So, if your idea of a bad legacy feature that came to C++ from C is the existence of both the struct and class keywords, I would advise studying programming languages more before hoping to write a good one yourself.
(There are much, much worse things that came to C++ via C backwards compatibility)
I can give some critiques on your original plan. In large applications, the ideal situation is that you can work out what each module depends upon. This is useful because you want to only get the subset of your total collection of libraries that you actually need.
Another issue is that splitting things into these three -- OS provided, 3rd party installed with operating system, and internal -- well, it betrays a pretty UNIX-esque mindset. Similarly, no local dynamic library support?
Another big issue is being able to compile for the state that existed in the past, instead of the present. So with a different set of library bindings than your system presumes. And, sometimes, doing two compiles at once with different "3rd party" libraries. There is also compiling without being root, and wanting to install 3rd party libraries.
Resources become interesting, because either they are just files that get "magically compiled in", or they require a rich programming language themselves to describe how they become data (which is how many low level languages handle it -- it becomes vendor-specific magic), or they easily tie you to specific formats. Resource compilation doesn't use additional tools for kicks.
Note that release vs debug is an example of a situation where you want the same source tree to build two completely different things. Which means your YAML files need to generate different compiler options based on what arguments from "higher up the chain" are being passed down.
I don't see much in the way of detail splitting interface from implementation. I presume you are going with some kind of module based system? (where the source code details its interface, as opposed to C/C++ textual substitution?)
Another problem lies with huge codebases, where a namespace ends up being rather crowded. Being able to (say) split your interface from your implementation would be nice, but under your system that requires that your implementation be in a different namespace.
I'd want to back up the tool chain a moment, and think about a build process.
The ideal build process, to me, consists of you sitting down at a virgin machine, and saying "I want to build foo".
You go to your source code repository, and you query for foo.
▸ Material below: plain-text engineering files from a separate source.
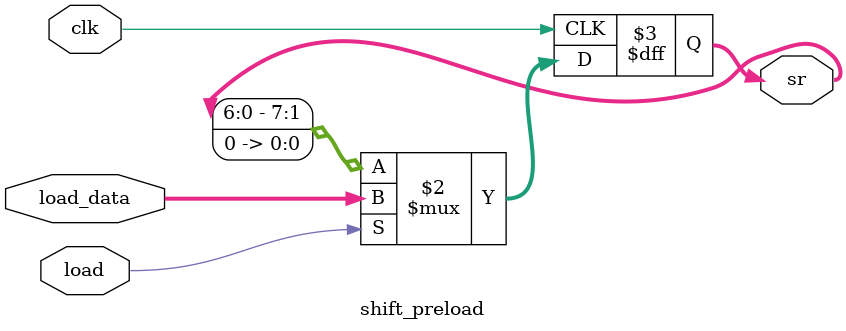
<source format=sv>
module shift_preload #(parameter WIDTH=8) (
    input clk, load,
    input [WIDTH-1:0] load_data,
    output reg [WIDTH-1:0] sr
);
always @(posedge clk) begin
    sr <= load ? load_data : {sr[WIDTH-2:0], 1'b0};
end
endmodule

</source>
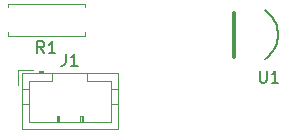
<source format=gbr>
%TF.GenerationSoftware,KiCad,Pcbnew,(5.1.10-1-10_14)*%
%TF.CreationDate,2021-11-05T21:54:39-04:00*%
%TF.ProjectId,TempSensor,54656d70-5365-46e7-936f-722e6b696361,rev?*%
%TF.SameCoordinates,Original*%
%TF.FileFunction,Legend,Top*%
%TF.FilePolarity,Positive*%
%FSLAX46Y46*%
G04 Gerber Fmt 4.6, Leading zero omitted, Abs format (unit mm)*
G04 Created by KiCad (PCBNEW (5.1.10-1-10_14)) date 2021-11-05 21:54:39*
%MOMM*%
%LPD*%
G01*
G04 APERTURE LIST*
%ADD10C,0.150000*%
%ADD11C,0.300000*%
%ADD12C,0.120000*%
G04 APERTURE END LIST*
D10*
%TO.C,U1*%
X154405354Y-69041326D02*
X154602411Y-69187474D01*
X154602411Y-69187474D02*
X154784195Y-69352233D01*
X154784195Y-69352233D02*
X154948954Y-69534017D01*
X154948954Y-69534017D02*
X155095102Y-69731074D01*
X155095102Y-69731074D02*
X155221231Y-69941508D01*
X155221231Y-69941508D02*
X155326127Y-70163291D01*
X155326127Y-70163291D02*
X155408779Y-70394288D01*
X155408779Y-70394288D02*
X155468391Y-70632274D01*
X155468391Y-70632274D02*
X155504390Y-70874957D01*
X155504390Y-70874957D02*
X155516428Y-71120000D01*
X155516428Y-71120000D02*
X155504390Y-71365043D01*
X155504390Y-71365043D02*
X155468391Y-71607726D01*
X155468391Y-71607726D02*
X155408779Y-71845712D01*
X155408779Y-71845712D02*
X155326127Y-72076709D01*
X155326127Y-72076709D02*
X155221231Y-72298492D01*
X155221231Y-72298492D02*
X155095102Y-72508926D01*
X155095102Y-72508926D02*
X154948954Y-72705983D01*
X154948954Y-72705983D02*
X154784195Y-72887767D01*
X154784195Y-72887767D02*
X154602411Y-73052526D01*
X154602411Y-73052526D02*
X154405354Y-73198674D01*
D11*
X151820000Y-69245000D02*
X151820000Y-72995000D01*
D12*
%TO.C,R1*%
X139160000Y-70890000D02*
X139160000Y-71220000D01*
X139160000Y-71220000D02*
X132620000Y-71220000D01*
X132620000Y-71220000D02*
X132620000Y-70890000D01*
X139160000Y-68810000D02*
X139160000Y-68480000D01*
X139160000Y-68480000D02*
X132620000Y-68480000D01*
X132620000Y-68480000D02*
X132620000Y-68810000D01*
%TO.C,J1*%
X133830000Y-74390000D02*
X133830000Y-79110000D01*
X133830000Y-79110000D02*
X141950000Y-79110000D01*
X141950000Y-79110000D02*
X141950000Y-74390000D01*
X141950000Y-74390000D02*
X133830000Y-74390000D01*
X135590000Y-74390000D02*
X135590000Y-74190000D01*
X135590000Y-74190000D02*
X135290000Y-74190000D01*
X135290000Y-74190000D02*
X135290000Y-74390000D01*
X135590000Y-74290000D02*
X135290000Y-74290000D01*
X136390000Y-74390000D02*
X136390000Y-75000000D01*
X136390000Y-75000000D02*
X134440000Y-75000000D01*
X134440000Y-75000000D02*
X134440000Y-78500000D01*
X134440000Y-78500000D02*
X141340000Y-78500000D01*
X141340000Y-78500000D02*
X141340000Y-75000000D01*
X141340000Y-75000000D02*
X139390000Y-75000000D01*
X139390000Y-75000000D02*
X139390000Y-74390000D01*
X133830000Y-75700000D02*
X134440000Y-75700000D01*
X133830000Y-77000000D02*
X134440000Y-77000000D01*
X141950000Y-75700000D02*
X141340000Y-75700000D01*
X141950000Y-77000000D02*
X141340000Y-77000000D01*
X136790000Y-78500000D02*
X136790000Y-78000000D01*
X136790000Y-78000000D02*
X136990000Y-78000000D01*
X136990000Y-78000000D02*
X136990000Y-78500000D01*
X136890000Y-78500000D02*
X136890000Y-78000000D01*
X138790000Y-78500000D02*
X138790000Y-78000000D01*
X138790000Y-78000000D02*
X138990000Y-78000000D01*
X138990000Y-78000000D02*
X138990000Y-78500000D01*
X138890000Y-78500000D02*
X138890000Y-78000000D01*
X134780000Y-74090000D02*
X133530000Y-74090000D01*
X133530000Y-74090000D02*
X133530000Y-75340000D01*
%TO.C,U1*%
D10*
X153985595Y-74167380D02*
X153985595Y-74976904D01*
X154033214Y-75072142D01*
X154080833Y-75119761D01*
X154176071Y-75167380D01*
X154366547Y-75167380D01*
X154461785Y-75119761D01*
X154509404Y-75072142D01*
X154557023Y-74976904D01*
X154557023Y-74167380D01*
X155557023Y-75167380D02*
X154985595Y-75167380D01*
X155271309Y-75167380D02*
X155271309Y-74167380D01*
X155176071Y-74310238D01*
X155080833Y-74405476D01*
X154985595Y-74453095D01*
%TO.C,R1*%
X135723333Y-72672380D02*
X135390000Y-72196190D01*
X135151904Y-72672380D02*
X135151904Y-71672380D01*
X135532857Y-71672380D01*
X135628095Y-71720000D01*
X135675714Y-71767619D01*
X135723333Y-71862857D01*
X135723333Y-72005714D01*
X135675714Y-72100952D01*
X135628095Y-72148571D01*
X135532857Y-72196190D01*
X135151904Y-72196190D01*
X136675714Y-72672380D02*
X136104285Y-72672380D01*
X136390000Y-72672380D02*
X136390000Y-71672380D01*
X136294761Y-71815238D01*
X136199523Y-71910476D01*
X136104285Y-71958095D01*
%TO.C,J1*%
X137556666Y-72752380D02*
X137556666Y-73466666D01*
X137509047Y-73609523D01*
X137413809Y-73704761D01*
X137270952Y-73752380D01*
X137175714Y-73752380D01*
X138556666Y-73752380D02*
X137985238Y-73752380D01*
X138270952Y-73752380D02*
X138270952Y-72752380D01*
X138175714Y-72895238D01*
X138080476Y-72990476D01*
X137985238Y-73038095D01*
%TD*%
M02*

</source>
You want to be able to ask foo "what else do you need?", and be able to recursively get everything that foo needs.
It would be difficult under your system of organization to make foo's needs be more fine grained than the level of "entire namespaces". Foo doesn't need all of boost -- foo needs a particular class from boost, and everything required to work with that class. I suppose in your system, you'd require boost::shared_ptr, which would be its own namespace? Or you'd have to solve the dependency problem (what files do you depend on) using a completely orthogonal system. Which would be a shame.
In my ideal build chain, working out what a given module requires should require a relatively quick parsing of the module's files (which could be cached), not a full compilation. And from what a given module requires, you can work out what other modules it requires.
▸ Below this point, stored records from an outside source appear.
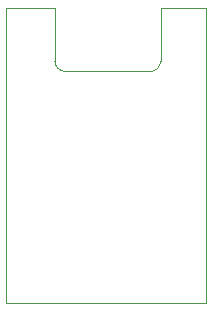
<source format=gbr>
%TF.GenerationSoftware,KiCad,Pcbnew,7.0.6*%
%TF.CreationDate,2023-08-08T22:31:42+02:00*%
%TF.ProjectId,epi_JLC,6570695f-4a4c-4432-9e6b-696361645f70,1_2_0*%
%TF.SameCoordinates,Original*%
%TF.FileFunction,Profile,NP*%
%FSLAX46Y46*%
G04 Gerber Fmt 4.6, Leading zero omitted, Abs format (unit mm)*
G04 Created by KiCad (PCBNEW 7.0.6) date 2023-08-08 22:31:42*
%MOMM*%
%LPD*%
G01*
G04 APERTURE LIST*
%TA.AperFunction,Profile*%
%ADD10C,0.100000*%
%TD*%
%TA.AperFunction,Profile*%
%ADD11C,0.010000*%
%TD*%
G04 APERTURE END LIST*
D10*
X95623220Y-51400000D02*
X97923220Y-51400000D01*
X95623220Y-76400000D02*
X95623220Y-51400000D01*
X112623220Y-76400000D02*
X95623220Y-76400000D01*
X112623220Y-51400000D02*
X112623220Y-76400000D01*
X111623220Y-51400000D02*
X112623220Y-51400000D01*
X110623220Y-51400000D02*
X111623220Y-51400000D01*
D11*
X108754422Y-55900001D02*
X108754422Y-51400001D01*
X107854422Y-56800001D02*
X100690476Y-56800000D01*
X99790500Y-55900000D02*
G75*
G03*
X100690476Y-56800000I900000J0D01*
G01*
X99790476Y-55900000D02*
X99790476Y-51400000D01*
X108754422Y-51400001D02*
X110623220Y-51400000D01*
X107854422Y-56800022D02*
G75*
G03*
X108754422Y-55900001I-22J900022D01*
G01*
X97923220Y-51400000D02*
X99790476Y-51400000D01*
M02*

</source>
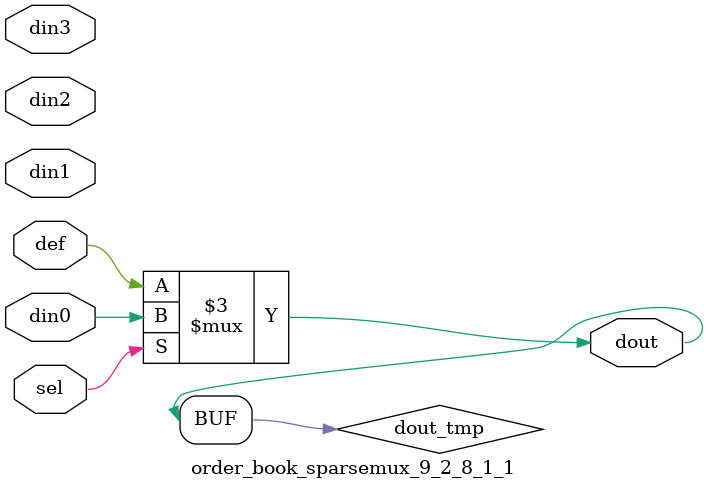
<source format=v>
`timescale 1ns / 1ps

module order_book_sparsemux_9_2_8_1_1 (din0,din1,din2,din3,def,sel,dout);

parameter din0_WIDTH = 1;

parameter din1_WIDTH = 1;

parameter din2_WIDTH = 1;

parameter din3_WIDTH = 1;

parameter def_WIDTH = 1;
parameter sel_WIDTH = 1;
parameter dout_WIDTH = 1;

parameter [sel_WIDTH-1:0] CASE0 = 1;

parameter [sel_WIDTH-1:0] CASE1 = 1;

parameter [sel_WIDTH-1:0] CASE2 = 1;

parameter [sel_WIDTH-1:0] CASE3 = 1;

parameter ID = 1;
parameter NUM_STAGE = 1;



input [din0_WIDTH-1:0] din0;

input [din1_WIDTH-1:0] din1;

input [din2_WIDTH-1:0] din2;

input [din3_WIDTH-1:0] din3;

input [def_WIDTH-1:0] def;
input [sel_WIDTH-1:0] sel;

output [dout_WIDTH-1:0] dout;



reg [dout_WIDTH-1:0] dout_tmp;


always @ (*) begin
(* parallel_case *) case (sel)
    
    CASE0 : dout_tmp = din0;
    
    CASE1 : dout_tmp = din1;
    
    CASE2 : dout_tmp = din2;
    
    CASE3 : dout_tmp = din3;
    
    default : dout_tmp = def;
endcase
end


assign dout = dout_tmp;



endmodule

</source>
There are a few kinds of dependency in my prior experience with something like the above. There are interface dependencies, and build dependencies. You can depend on the other project to be fully built first, or you could just require that you have access to their interface. (Ie, you might use something that they define in their interface for interoperability, but never actually call their functions). There is library, and dynamic, dependency, which behave differently. (and, for development and other reasons, dynamic dependency must be below OS level: you need
to be able to test your dynamic libraries without trashing your system. Dynamic libraries when you are building a large project let multiple executables share the same binary code, and allow delay loading of code, and allow you to have modular things like tools that you load at run time, possibly produced by 3rd parties).
If there isn't an explicit separation between modules and namespaces, the above doesn't work as well. Organization-wise, it seems much nicer for (say) the tools of the boost library to be in namespace boost, instead of them being all in sub-namespaces of boost. At the same time, the modules (in C++, header files) are distinct, and wanting one of them doesn't mean you want all of them. I suppose forcing your modules to each be in their own namespace is an option, but be careful when you make decisions like this, it might be overly awkward.